Posted by Elisabeth Heigl on 2. November 2019

How to create test sets and why they are important, #1

Transkribus in practice/Models & Training

Release 1.7.1

If we want to know how much a model has learned in training, we have to test it. We do this with precisely defined test sets. Test sets – like the training set – contain exclusively Ground Truth. However, we make sure that this GT has never been used to train the model. So the model does not “know” this material. This is the most important characteristic of test sets. A text page that has already been used as training material will always be better read by the model than one it is not yet “familiar” with. This can easily be proved experimentally. So if you want to get valid statements about CERs and WER, you need “non-corrupted” test sets.

It is also important that a test set is representative. As long as you train an HTR model for a single writer or an individual handwriting, it’s not difficult – after all, it’s always the same hand. As soon as there are several writers involved, you have to make sure that all the individual handwritings used in the training material are also included in the test set. The more different handwritings are trained in a model, the larger the test sets will be.

The size of the test set is another factor that influences representativity. As a rule, a test set should contain 5-10% of the training material. However, this rule of thumb should always be adapted to the specific requirements of the material and the training objectives.

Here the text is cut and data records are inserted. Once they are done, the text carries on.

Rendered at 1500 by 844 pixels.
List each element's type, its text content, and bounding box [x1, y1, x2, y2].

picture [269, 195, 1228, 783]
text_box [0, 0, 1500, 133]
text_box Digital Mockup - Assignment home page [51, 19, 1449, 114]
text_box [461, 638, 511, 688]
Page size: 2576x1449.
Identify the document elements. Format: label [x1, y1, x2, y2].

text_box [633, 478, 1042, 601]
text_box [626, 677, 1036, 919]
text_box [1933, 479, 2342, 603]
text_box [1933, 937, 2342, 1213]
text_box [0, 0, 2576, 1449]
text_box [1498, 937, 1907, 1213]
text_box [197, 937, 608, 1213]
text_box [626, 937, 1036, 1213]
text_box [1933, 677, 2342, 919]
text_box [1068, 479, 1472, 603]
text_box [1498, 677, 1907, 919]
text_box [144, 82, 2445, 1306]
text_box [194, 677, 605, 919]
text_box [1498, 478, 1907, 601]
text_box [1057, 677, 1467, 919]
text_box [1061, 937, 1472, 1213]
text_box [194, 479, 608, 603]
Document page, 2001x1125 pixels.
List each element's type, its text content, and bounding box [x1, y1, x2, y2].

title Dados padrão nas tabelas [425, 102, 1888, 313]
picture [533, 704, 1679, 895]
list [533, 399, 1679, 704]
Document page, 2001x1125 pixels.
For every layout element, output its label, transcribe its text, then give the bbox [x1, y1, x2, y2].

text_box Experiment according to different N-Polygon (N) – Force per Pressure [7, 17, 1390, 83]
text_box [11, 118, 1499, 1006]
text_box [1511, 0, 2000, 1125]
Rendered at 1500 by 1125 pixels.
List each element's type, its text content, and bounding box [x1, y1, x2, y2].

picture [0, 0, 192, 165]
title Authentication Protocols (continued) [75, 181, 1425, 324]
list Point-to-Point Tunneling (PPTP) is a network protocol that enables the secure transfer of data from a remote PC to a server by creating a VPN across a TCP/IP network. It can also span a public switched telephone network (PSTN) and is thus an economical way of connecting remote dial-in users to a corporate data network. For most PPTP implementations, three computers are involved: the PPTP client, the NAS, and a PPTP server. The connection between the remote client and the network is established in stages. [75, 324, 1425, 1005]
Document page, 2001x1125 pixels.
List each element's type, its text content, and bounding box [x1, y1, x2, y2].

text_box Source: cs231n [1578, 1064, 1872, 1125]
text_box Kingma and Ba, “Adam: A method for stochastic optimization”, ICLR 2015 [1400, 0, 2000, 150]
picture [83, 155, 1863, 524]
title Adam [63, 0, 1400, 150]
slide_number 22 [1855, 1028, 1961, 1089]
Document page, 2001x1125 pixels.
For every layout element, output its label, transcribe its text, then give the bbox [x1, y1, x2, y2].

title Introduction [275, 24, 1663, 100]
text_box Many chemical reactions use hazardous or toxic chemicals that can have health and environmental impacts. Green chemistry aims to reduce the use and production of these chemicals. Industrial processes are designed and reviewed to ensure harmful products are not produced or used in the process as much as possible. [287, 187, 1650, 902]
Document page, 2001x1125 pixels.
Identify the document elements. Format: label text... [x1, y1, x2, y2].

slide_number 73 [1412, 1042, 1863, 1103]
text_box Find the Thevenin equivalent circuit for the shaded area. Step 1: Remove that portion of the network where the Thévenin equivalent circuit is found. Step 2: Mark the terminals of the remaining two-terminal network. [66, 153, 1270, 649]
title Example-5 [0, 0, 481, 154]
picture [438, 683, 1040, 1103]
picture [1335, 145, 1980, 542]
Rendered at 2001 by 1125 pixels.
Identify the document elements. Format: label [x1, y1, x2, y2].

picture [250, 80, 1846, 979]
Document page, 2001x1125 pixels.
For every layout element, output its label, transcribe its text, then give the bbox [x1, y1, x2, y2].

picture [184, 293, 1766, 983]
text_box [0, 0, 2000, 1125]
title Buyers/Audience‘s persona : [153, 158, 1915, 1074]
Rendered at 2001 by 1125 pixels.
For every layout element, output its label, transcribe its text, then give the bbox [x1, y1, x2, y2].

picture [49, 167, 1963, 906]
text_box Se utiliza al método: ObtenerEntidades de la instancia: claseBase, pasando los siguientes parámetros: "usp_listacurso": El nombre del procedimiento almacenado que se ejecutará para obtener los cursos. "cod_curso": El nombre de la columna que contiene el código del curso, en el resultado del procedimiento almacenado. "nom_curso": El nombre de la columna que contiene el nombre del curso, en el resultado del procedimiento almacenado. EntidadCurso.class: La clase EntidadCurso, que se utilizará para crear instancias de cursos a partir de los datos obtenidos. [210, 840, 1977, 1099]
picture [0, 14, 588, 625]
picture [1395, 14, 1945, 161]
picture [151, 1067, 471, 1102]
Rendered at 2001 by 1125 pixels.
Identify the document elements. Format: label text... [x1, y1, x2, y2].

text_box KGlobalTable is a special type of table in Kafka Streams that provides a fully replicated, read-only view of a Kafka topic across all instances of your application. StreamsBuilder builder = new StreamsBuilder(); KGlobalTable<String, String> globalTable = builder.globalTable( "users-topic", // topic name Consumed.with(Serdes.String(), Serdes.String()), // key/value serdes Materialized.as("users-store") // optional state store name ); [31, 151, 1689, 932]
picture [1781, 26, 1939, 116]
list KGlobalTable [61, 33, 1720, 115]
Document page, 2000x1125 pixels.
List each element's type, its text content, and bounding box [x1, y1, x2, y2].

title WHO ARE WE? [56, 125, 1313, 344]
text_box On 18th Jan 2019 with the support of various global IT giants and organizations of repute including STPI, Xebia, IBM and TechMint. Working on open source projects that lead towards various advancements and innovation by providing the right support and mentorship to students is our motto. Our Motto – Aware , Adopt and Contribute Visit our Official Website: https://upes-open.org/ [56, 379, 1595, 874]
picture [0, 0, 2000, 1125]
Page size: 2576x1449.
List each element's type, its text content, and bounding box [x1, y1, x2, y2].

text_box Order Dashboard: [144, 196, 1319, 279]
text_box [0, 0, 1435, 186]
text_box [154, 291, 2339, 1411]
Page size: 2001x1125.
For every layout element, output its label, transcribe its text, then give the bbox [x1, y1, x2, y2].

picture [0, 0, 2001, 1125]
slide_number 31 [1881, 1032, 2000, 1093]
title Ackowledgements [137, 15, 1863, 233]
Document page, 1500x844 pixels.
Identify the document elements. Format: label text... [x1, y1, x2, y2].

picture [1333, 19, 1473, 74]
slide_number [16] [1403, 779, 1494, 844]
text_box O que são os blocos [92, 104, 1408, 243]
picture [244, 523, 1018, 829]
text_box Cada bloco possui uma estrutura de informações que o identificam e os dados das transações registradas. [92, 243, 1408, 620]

To illustrate this with two examples: Our model for the Spruchakten from 1580 to 1627 was trained with a training set of almost 200,000 words. The test set contains 44,000 words. This is of course a very high proportion of about 20%. It is due to the fact that material of about 300 different writers was trained in this model, which must also be represented in the test set. – In our model for the judges’ opinions of the Wismar Tribunal, there are about 46,000 words in the training set, the test set contains only 2,500 words, i.e. a share of about 5%. However, we only have to deal with 5 different writers. In order to have a representative test set, the material is sufficient.